Hello World from Thread 1!
Hello World from Thread 2!
Hello World from Thread 3!
As requested, pairs of threads are now bound to both logical cores inside a given physical core and can move between those two.
Choosing "granularity=fine" instead of "granularity=core" will bind each thread to a single logical core, and threads can no longer move at all:
[...]
OMP: Info #247: KMP_AFFINITY: pid 178055 tid 178055 thread 0 bound to OS proc set {2}
OMP: Info #247: KMP_AFFINITY: pid 178055 tid 178057 thread 1 bound to OS proc set {42}
OMP: Info #247: KMP_AFFINITY: pid 178055 tid 178058 thread 2 bound to OS proc set {7}
OMP: Info #247: KMP_AFFINITY: pid 178055 tid 178059 thread 3 bound to OS proc set {47}
[...]
Note in the output of the last example how threads 0 and 1 fill up the first and second logical core (IDs 2 and 42) of the first physical core, while threads 3 and 4 are placed on the second physical core (IDs 7 and 47). We can influence placement by manipulating the "permute" and "offset" values. Choosing "1,0" results in:
[...]
OMP: Info #247: KMP_AFFINITY: pid 178741 tid 178741 thread 0 bound to OS proc set {2}
OMP: Info #247: KMP_AFFINITY: pid 178741 tid 178743 thread 1 bound to OS proc set {7}
OMP: Info #247: KMP_AFFINITY: pid 178741 tid 178744 thread 2 bound to OS proc set {42}
OMP: Info #247: KMP_AFFINITY: pid 178741 tid 178745 thread 3 bound to OS proc set {47}
[...]
Threads 0 and 1 are now placed on the first logical cores of each physical core, threads 2 and 3 on the second logical cores.

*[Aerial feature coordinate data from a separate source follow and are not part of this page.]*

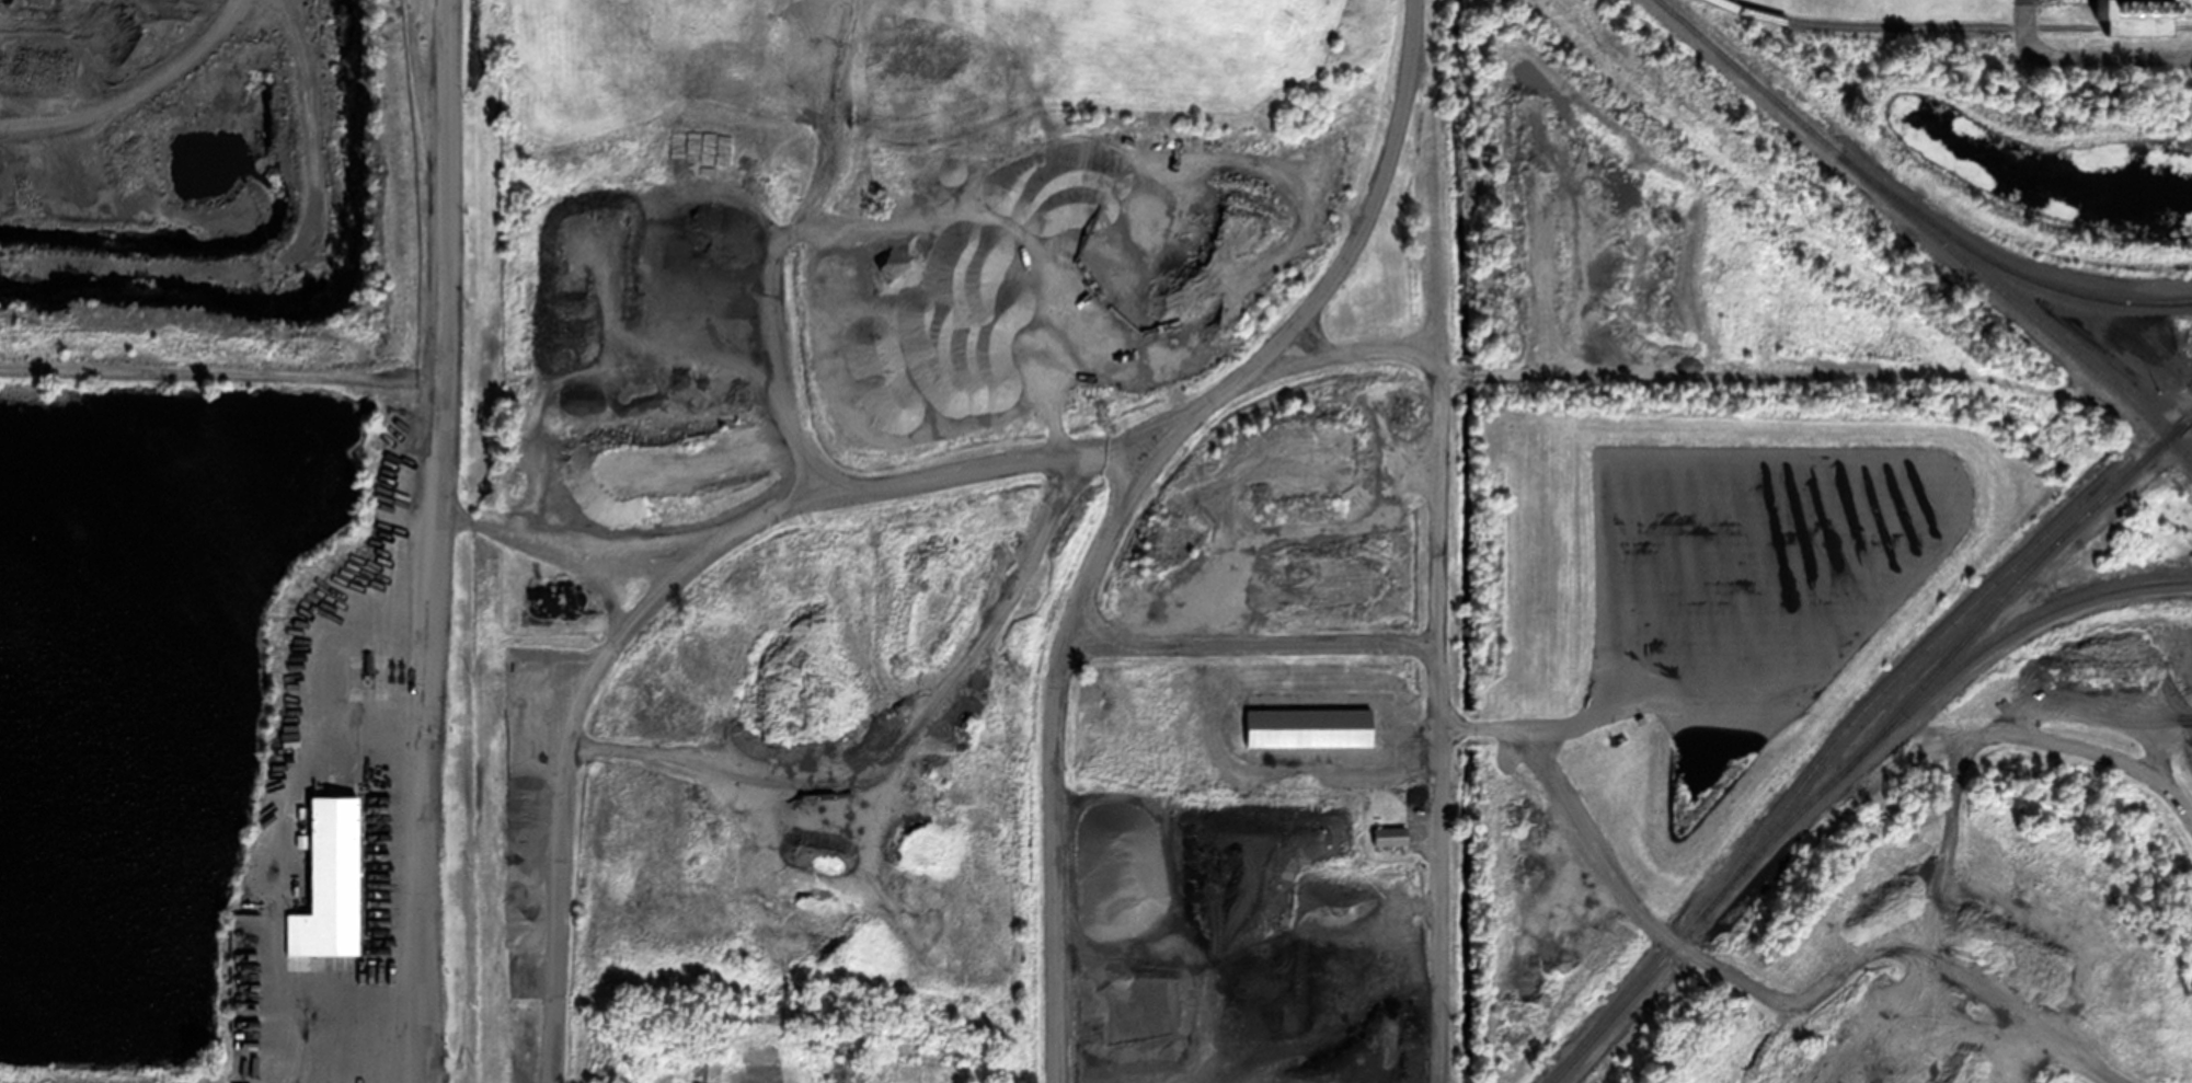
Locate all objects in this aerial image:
building: (2140, 15)
railway: (1953, 26)
road: (2084, 54)
building: (135, 61)
railway: (1925, 229)
railway: (2001, 265)
road: (929, 468)
road: (1116, 510)
road: (1437, 539)
road: (435, 541)
landfill: (215, 544)
railway: (1998, 636)
railway: (1901, 670)
building: (1309, 726)
road: (1530, 727)
railway: (1866, 743)
building: (1389, 835)
building: (329, 881)
road: (1782, 1000)
crop: (107, 1082)

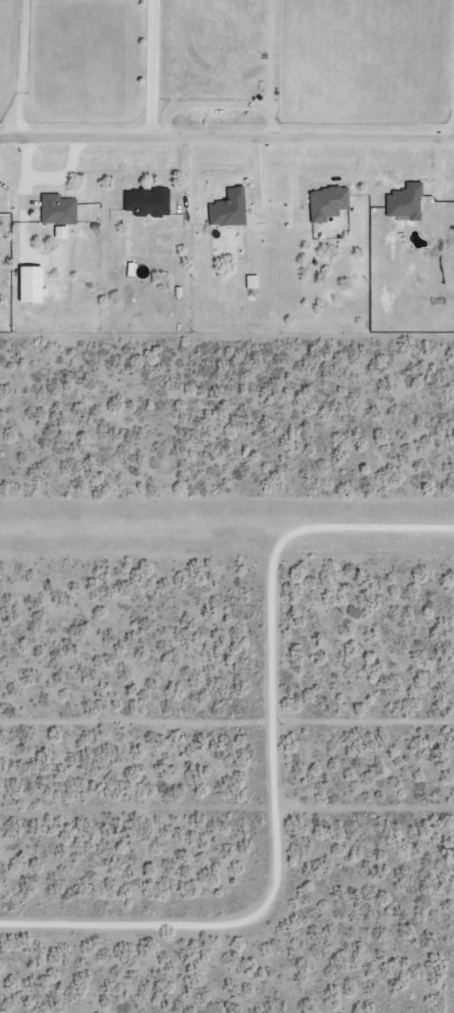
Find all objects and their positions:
road: (19, 68)
road: (227, 136)
building: (144, 201)
building: (325, 201)
building: (402, 201)
building: (56, 208)
building: (226, 208)
building: (251, 280)
building: (28, 284)
road: (271, 768)

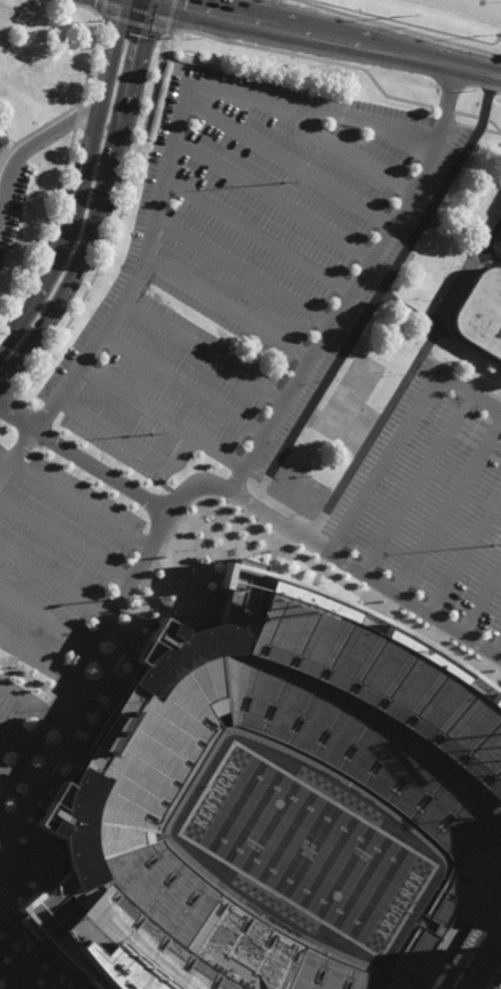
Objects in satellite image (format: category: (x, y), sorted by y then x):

We can also choose an offset - setting "0,1" shifts placement of thread IDs onto logical core IDs by 1:
[...]
OMP: Info #171: KMP_AFFINITY: OS proc 2 maps to package 0 core 2 thread 0
OMP: Info #171: KMP_AFFINITY: OS proc 42 maps to package 0 core 2 thread 1
OMP: Info #171: KMP_AFFINITY: OS proc 3 maps to package 0 core 3 thread 0
OMP: Info #171: KMP_AFFINITY: OS proc 43 maps to package 0 core 3 thread 1
OMP: Info #247: KMP_AFFINITY: pid 180198 tid 180198 thread 0 bound to OS proc set {42}
OMP: Info #247: KMP_AFFINITY: pid 180198 tid 180200 thread 1 bound to OS proc set {3}
OMP: Info #247: KMP_AFFINITY: pid 180198 tid 180201 thread 2 bound to OS proc set {43}
OMP: Info #247: KMP_AFFINITY: pid 180198 tid 180202 thread 3 bound to OS proc set {2}
[...]
Please refer to the Intel documentation for further information on "KMP_AFFINITY".
Tips¶
Unfortunately, there is no single best choice for setting up thread placement and affinity, it depends on the application. Also keep in mind that:
- Job runtimes can be affected by other jobs that are running on the same node and share network access, memory bus, and some caches on the same socket
- The operating system on a node will also still need to run its own processes and threads
This can lead to a trade-off between restricting thread movement for better performance while allowing some flexibility for threads that are held up by other jobs or system processes. It is therefore worth trying out different affinity setups to see which one works best for your program.
It is usually a good idea to start without hyperthreading and activate thread affinity by choosing:
#SBATCH --hint=nomultithread
export KMP_AFFINITY=granularity=fine,compact,0,0
You can now try out other configurations and compare runtimes.